In order for a third-party movement to rise to power in a nation whose political core is a second-party system, the third-party must supplant one established party that is dissolving while the other established party is sharply divided, and both established parties are looking increasingly similar.

That was the case with the Republicans taking over the Whig party in the days when the establishment consisted of Whigs and Democrats.  The Republican label will probably still have to exist for a good long while for the sake of orderliness, but we can modify it.  We’re Conservative Republicans, Constitutional Republicans, and Tea Party Republicans (maybe even Jeffersonian Republicans after all!).  Right now, the Republicans are realizing that they will dissolve if they become anymore like the Democrats, and the Democrats are likely to become sharply divided over the Obamacare issue (depending on how low they can go).  Though most of us conservatives already knew, it is becoming increasingly obvious that President Obama’s ideology barely even touches the fringe of mainstream American political culture, including that of those who lean to the left.  He might have the potential to lead some other country, but America just doesn’t fit him.  As the Owenites and followers of Fourier lamented in the 1820s and 1840s, Americans are just too individualistic and independent to adapt to socialism!

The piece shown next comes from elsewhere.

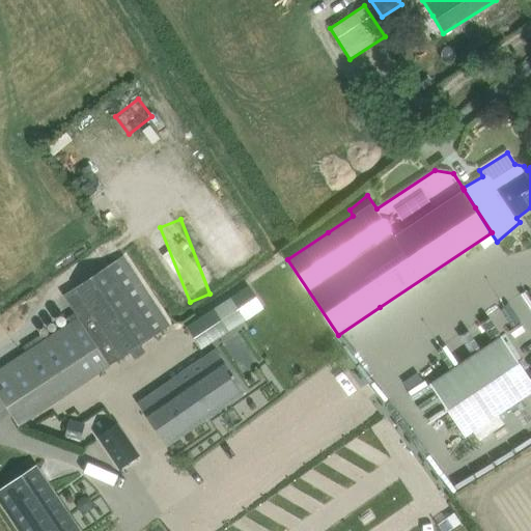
[(124,255),(62,295),(75,313),(67,317),(70,322),(63,327),(95,375),(170,326),(124,255)]
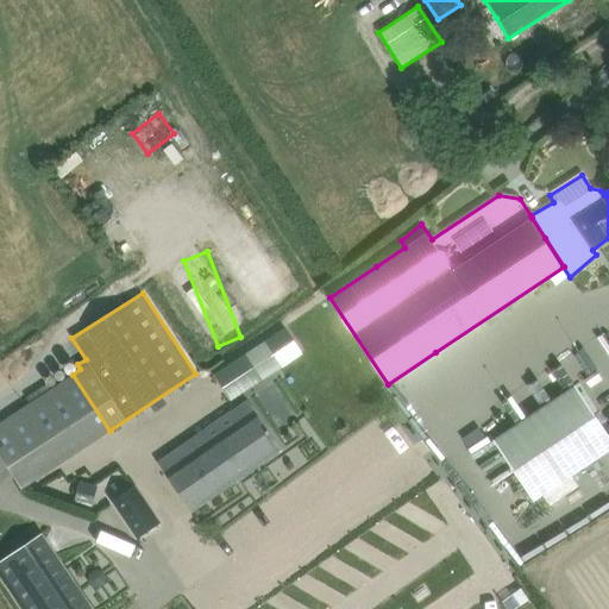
[(282,365),(265,341),(214,376),(231,401),(282,365)]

So fellow Americans who are Taxed Enough Already, let’s not be a bunch of Know-Nothings.  We don’t need to try to build our own independent little fort out in the wilderness with sticks and stones and conspiracy glue.  Especially not when there is a Republican mansion being emptied and disordered that we might as well seize.

Ready.  Set.  Go for it!

Taxed Enough Already

“Is it a third-party we need, or a revitalized Republican party?”